# Android-Studio: 2. Layout nach kurzer Zeit aufzeigen



## AkechiKogoro (12. Aug 2019)

Hallo an alle im Java-Forum!

Heute sitze ich ziemlich viel am Rechner und programmiere, weswegen ich heute schon eine 2. Anfrage ans Forum habe und hoffe dass mir dabei
jemand weiterhelfen kann.
Mein Problem ist Folgendes:
Ich möchte nach dem Start der App ein erstes Layout mit einem ImageView präsentieren, dass nach wenige Sekunden von einem zweiten Layout
abgelöst wird, dass die eigentliche Benutzeroberfläche enthält.
Kann mir jemand Erklären oder Vorschläge machen wie man so etwas bewerkstelligen kann?

Vielen Dank schonmal im voraus!

Viele Grüße
Akechi Kogoro


----------



## Robat (12. Aug 2019)

Du willst also eine Art SplashScreen machen? 
Schau mal hier: https://stackoverflow.com/questions/5486789/how-do-i-make-a-splash-screen


----------



## AkechiKogoro (13. Aug 2019)

Hallo Robat,
ich muss zugeben dass ich mich mit Instant-Filtern noch nicht so sehr beschäftigt habe, aber was ich gesehen habe scheint das genau das Richtige zu sein. Ich muss mich nur noch etwas reinfuchsen.
Vielen Dank für deine Hilfe!


----------

Datensatzeinträge:
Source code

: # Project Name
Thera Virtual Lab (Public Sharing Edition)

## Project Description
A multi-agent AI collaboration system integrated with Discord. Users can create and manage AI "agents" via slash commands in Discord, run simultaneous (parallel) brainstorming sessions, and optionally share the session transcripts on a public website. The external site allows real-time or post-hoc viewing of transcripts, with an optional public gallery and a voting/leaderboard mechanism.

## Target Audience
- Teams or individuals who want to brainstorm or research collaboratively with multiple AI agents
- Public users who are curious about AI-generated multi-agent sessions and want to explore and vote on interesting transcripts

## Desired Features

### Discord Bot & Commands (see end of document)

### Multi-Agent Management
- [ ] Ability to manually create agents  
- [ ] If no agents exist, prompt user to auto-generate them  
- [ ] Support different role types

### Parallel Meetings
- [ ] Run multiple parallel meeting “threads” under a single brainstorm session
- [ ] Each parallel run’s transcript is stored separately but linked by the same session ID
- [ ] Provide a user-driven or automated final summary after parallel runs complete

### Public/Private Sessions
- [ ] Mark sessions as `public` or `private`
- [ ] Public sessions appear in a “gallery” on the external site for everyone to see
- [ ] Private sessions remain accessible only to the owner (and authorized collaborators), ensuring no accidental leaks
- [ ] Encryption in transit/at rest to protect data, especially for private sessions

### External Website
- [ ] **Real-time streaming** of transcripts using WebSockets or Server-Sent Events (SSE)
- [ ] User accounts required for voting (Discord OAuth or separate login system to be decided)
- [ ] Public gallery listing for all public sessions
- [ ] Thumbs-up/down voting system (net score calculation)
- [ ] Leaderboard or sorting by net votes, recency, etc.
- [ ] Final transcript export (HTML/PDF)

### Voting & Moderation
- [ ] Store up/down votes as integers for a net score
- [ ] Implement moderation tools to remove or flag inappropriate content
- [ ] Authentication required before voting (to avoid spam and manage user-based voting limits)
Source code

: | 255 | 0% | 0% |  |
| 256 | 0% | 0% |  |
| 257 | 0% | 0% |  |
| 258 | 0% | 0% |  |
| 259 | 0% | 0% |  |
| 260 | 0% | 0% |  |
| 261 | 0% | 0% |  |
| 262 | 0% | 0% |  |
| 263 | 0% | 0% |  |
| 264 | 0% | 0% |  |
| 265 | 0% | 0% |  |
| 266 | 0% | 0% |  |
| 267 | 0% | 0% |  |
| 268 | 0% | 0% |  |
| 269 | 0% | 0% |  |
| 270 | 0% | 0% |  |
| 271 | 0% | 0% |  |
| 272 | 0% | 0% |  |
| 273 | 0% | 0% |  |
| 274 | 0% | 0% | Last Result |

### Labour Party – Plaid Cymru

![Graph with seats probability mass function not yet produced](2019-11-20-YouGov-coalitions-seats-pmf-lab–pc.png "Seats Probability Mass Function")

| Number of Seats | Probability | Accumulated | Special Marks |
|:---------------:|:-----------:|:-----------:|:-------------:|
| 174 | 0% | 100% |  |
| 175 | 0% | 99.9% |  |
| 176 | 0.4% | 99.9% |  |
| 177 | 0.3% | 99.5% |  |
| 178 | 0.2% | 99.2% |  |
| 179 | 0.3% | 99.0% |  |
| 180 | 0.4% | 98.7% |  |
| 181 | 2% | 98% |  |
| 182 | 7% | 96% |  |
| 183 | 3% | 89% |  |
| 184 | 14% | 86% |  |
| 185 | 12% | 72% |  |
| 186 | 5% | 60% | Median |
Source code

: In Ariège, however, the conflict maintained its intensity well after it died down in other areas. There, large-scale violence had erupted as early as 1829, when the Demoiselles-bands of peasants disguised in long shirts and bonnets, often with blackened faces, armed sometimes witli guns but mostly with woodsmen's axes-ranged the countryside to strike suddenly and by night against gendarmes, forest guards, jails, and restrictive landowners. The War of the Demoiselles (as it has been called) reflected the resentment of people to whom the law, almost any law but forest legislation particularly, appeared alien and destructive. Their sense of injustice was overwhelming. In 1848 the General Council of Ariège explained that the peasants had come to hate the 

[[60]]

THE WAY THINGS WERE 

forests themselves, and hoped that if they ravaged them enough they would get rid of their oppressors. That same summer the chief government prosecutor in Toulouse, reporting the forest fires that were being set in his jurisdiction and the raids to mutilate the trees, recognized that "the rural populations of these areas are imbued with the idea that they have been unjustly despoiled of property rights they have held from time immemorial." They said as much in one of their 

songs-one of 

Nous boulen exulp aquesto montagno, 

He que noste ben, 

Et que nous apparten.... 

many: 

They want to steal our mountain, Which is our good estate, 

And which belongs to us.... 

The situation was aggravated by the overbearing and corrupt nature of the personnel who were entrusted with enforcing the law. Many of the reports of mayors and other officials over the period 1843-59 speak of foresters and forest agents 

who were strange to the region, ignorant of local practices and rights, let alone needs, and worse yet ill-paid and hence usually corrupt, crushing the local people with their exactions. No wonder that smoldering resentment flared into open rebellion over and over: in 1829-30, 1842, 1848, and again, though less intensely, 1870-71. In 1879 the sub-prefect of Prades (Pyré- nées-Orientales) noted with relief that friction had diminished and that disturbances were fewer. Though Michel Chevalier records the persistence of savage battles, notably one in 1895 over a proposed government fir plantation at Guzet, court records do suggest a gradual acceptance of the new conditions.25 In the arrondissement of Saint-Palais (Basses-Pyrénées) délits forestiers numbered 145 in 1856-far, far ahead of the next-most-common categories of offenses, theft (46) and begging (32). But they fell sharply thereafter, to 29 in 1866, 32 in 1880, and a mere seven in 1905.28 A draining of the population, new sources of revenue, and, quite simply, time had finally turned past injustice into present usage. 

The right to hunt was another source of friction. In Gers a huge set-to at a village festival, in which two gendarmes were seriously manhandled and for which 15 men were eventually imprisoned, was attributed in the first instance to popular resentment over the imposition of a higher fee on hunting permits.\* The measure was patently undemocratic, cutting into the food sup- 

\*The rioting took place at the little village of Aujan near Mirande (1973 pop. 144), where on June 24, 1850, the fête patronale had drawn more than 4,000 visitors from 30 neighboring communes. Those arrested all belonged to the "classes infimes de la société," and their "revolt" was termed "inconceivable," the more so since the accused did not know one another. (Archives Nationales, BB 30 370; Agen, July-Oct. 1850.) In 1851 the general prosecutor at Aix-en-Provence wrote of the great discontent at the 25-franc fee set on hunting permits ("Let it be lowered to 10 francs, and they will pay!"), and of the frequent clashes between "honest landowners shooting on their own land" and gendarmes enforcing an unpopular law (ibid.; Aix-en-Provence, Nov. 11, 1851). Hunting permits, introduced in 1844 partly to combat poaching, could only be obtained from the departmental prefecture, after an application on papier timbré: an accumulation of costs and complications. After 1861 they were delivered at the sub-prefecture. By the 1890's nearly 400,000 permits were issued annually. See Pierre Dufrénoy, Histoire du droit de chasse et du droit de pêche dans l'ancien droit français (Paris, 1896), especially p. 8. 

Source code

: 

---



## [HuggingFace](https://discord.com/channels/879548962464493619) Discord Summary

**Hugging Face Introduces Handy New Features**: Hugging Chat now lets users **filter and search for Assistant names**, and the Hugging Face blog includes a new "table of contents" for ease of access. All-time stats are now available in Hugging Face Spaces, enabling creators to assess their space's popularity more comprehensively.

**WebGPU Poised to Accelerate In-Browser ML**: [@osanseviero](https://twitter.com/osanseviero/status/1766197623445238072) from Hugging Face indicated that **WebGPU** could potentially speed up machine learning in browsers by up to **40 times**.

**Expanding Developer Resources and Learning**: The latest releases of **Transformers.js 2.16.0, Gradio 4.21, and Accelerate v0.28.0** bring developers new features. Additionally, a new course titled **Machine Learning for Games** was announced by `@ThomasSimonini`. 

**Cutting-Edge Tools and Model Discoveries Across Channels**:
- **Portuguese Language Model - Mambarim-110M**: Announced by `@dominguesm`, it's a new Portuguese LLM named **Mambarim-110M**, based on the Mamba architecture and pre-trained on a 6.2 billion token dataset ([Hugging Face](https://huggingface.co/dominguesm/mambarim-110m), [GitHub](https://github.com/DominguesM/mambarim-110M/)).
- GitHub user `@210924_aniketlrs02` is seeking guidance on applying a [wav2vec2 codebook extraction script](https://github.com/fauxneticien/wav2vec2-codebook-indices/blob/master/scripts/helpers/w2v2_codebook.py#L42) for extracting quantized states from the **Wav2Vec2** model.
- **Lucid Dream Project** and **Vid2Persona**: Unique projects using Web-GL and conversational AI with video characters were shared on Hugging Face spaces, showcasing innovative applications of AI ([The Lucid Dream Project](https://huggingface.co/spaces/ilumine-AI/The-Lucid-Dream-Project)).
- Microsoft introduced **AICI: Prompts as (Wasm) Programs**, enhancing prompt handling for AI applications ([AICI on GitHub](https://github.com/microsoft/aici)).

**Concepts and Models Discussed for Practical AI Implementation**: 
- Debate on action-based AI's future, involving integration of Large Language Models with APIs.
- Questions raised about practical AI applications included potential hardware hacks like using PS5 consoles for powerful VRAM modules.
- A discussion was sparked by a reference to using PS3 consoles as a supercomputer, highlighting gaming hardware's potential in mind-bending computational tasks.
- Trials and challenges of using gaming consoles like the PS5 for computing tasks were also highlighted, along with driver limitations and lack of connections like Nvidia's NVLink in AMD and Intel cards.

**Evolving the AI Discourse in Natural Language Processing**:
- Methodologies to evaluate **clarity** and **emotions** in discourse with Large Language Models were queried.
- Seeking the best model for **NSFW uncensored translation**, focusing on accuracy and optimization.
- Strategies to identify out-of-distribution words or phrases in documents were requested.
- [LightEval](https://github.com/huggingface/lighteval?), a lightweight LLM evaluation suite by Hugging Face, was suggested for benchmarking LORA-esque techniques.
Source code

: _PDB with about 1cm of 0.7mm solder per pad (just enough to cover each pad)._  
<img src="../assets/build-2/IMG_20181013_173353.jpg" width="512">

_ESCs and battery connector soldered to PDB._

AUFGABE: Übersetze bitte den Satz „Du willst also eine Art SplashScreen machen?“ aus dem Forumsthread zu Android Studio ins Englische.

ANTWORT: So you want to make a kind of splash screen?